▸ Activities
A. Reproduce the bookkeeping text word for word from "Whether it's a" to "reduces paper clutter.".
B. Write the next part of the text on organizing financial records for a bookkeeper, starting after its last sentence.

▸ Source text
* * *

Whether it's a dedicated folder on your computer, a cloud-based system, or a physical filing cabinet, have a consistent method for storing your financial documents. This makes it easy for you to gather everything your bookkeeper needs each month and reduces the chances of anything getting lost. A chaotic system on your end translates to extra time and potential errors for your bookkeeper. Digital storage is often preferred as it allows for easy sharing and reduces paper clutter.
When you scan or save documents, use a consistent naming convention. For example: "2023-10_BankStatement_MainAccount" or "2023-10_VendorName_Invoice_12345." This seemingly small detail can massively improve efficiency when your bookkeeper is sorting through dozens or hundreds of documents. Imagine trying to find one specific invoice when everything is named "Scan1," "Image2," etc.
This point cannot be stressed enough. Mixing business and personal finances is a recipe for disaster. It makes reconciliation incredibly difficult, can lead to tax complications, and obscures a true picture of your business's financial performance. Always use dedicated business bank accounts and credit cards for business transactions. If you accidentally use a personal card for a business expense, make sure to clearly document it and ideally, reimburse yourself from your business account soon after.
Your bookkeeper plays a crucial role in preparing for tax season, but they can only do so with the right information.
Inform your bookkeeper of any changes to your business structure (e.g., changing from a sole proprietorship to an LLC), additions of partners, or significant shifts in ownership. These changes have tax implications and affect how your financial records are maintained and reported. Failing to communicate these can lead to incorrect tax filings.
If you purchase new equipment, vehicles, or property for your business, your bookkeeper needs the details, including purchase price, date of acquisition, and any associated financing. Similarly, if you sell any business assets, they need information on the sale price and date. These activities have specific tax treatments related to depreciation and capital gains/losses.

* * *

Dataset entries:

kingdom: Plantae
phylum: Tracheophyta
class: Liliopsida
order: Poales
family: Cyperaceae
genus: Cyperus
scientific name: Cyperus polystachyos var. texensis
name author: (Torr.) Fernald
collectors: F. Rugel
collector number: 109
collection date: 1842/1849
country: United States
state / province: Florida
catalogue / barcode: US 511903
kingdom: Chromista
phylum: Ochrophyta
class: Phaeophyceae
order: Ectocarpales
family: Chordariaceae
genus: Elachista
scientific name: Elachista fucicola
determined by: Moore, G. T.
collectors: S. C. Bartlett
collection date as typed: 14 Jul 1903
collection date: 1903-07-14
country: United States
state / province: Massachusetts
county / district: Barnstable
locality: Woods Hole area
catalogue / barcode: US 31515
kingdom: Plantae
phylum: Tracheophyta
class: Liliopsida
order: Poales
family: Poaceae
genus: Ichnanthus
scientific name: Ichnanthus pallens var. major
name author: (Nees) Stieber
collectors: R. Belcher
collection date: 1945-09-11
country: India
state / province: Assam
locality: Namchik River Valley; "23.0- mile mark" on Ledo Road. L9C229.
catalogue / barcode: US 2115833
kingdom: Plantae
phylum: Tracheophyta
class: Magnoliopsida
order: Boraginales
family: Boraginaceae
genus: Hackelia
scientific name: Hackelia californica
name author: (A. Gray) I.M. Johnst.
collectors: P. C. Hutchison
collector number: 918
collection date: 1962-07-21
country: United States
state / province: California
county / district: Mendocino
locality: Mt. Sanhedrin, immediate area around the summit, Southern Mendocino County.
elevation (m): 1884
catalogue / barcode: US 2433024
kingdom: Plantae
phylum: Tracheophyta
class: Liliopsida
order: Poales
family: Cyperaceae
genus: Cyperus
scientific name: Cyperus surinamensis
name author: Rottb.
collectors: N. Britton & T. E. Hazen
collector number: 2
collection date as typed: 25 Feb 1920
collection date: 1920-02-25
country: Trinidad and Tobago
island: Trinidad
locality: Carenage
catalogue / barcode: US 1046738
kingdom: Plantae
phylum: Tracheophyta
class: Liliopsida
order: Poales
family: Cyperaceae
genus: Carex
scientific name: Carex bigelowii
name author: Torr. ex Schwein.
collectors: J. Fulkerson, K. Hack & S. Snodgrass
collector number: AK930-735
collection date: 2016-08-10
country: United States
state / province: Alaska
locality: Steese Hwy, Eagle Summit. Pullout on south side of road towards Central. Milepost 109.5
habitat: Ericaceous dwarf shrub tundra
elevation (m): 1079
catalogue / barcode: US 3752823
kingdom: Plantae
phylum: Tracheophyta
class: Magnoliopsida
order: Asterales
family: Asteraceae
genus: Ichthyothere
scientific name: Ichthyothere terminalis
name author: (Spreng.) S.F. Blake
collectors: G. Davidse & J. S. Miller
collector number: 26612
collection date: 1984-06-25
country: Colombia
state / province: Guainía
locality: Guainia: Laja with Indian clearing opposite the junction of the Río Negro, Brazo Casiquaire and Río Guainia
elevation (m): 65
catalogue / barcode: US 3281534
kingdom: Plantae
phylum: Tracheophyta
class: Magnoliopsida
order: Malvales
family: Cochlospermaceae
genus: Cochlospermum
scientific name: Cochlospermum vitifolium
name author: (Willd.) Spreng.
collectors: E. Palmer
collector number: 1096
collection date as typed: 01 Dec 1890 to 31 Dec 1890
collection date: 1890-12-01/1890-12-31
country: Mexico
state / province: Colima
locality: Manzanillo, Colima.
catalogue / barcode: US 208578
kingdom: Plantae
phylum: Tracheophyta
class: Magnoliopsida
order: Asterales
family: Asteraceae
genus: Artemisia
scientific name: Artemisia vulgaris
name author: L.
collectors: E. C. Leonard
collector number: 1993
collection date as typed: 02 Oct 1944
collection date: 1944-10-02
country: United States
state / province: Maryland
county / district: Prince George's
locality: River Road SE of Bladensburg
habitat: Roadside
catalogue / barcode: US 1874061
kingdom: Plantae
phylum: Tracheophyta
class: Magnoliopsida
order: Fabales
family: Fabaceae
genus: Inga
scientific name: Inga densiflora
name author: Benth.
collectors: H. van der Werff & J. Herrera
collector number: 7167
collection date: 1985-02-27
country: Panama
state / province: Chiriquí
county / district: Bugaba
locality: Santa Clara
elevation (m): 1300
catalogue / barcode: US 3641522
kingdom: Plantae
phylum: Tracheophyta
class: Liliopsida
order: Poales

* * *

▸ Outputs by task
A.
Whether it's a dedicated folder on your computer, a cloud-based system, or a physical filing cabinet, have a consistent method for storing your financial documents. This makes it easy for you to gather everything your bookkeeper needs each month and reduces the chances of anything getting lost. A chaotic system on your end translates to extra time and potential errors for your bookkeeper. Digital storage is often preferred as it allows for easy sharing and reduces paper clutter.

B.
If you use a personal vehicle for business mileage, or a home office in your residence, your bookkeeper needs the relevant data to calculate potential deductions. This might include mileage logs, details about your home office space, or records of utility costs. Providing accurate and verifiable information here is key for maximizing legitimate deductions.
Ultimately, realizing that bookkeeping isn't just an expense, but an investment, will significantly improve your interaction with your bookkeeper.
Think of accurate and up-to-date bookkeeping as the dashboard of your business. It tells you your speed, fuel level, and any warning lights coming on. Without it, you're driving blind. It’s not just about compliance; it's about providing the real-time data you need to make informed decisions about pricing, staffing, investments, and growth. Your bookkeeper helps you translate raw financial data into actionable insights.
Good bookkeeping ensures you meet your legal and tax obligations. It means you're prepared if the tax authorities ever come knocking. Having organized, accurate, and complete financial records provides peace of mind and significantly reduces stress during audits or when filing annual taxes. Your bookkeeper ensures these records are maintained in a compliant manner, protecting your business from potential penalties or difficulties.
In essence, your bookkeeper is a vital part of your business team. By providing them with timely, accurate, and complete information, and by fostering open communication, you empower them to do their best work, which in turn empowers you to make better decisions and build a more successful business. It's a collaborative effort, and when done right, it pays dividends.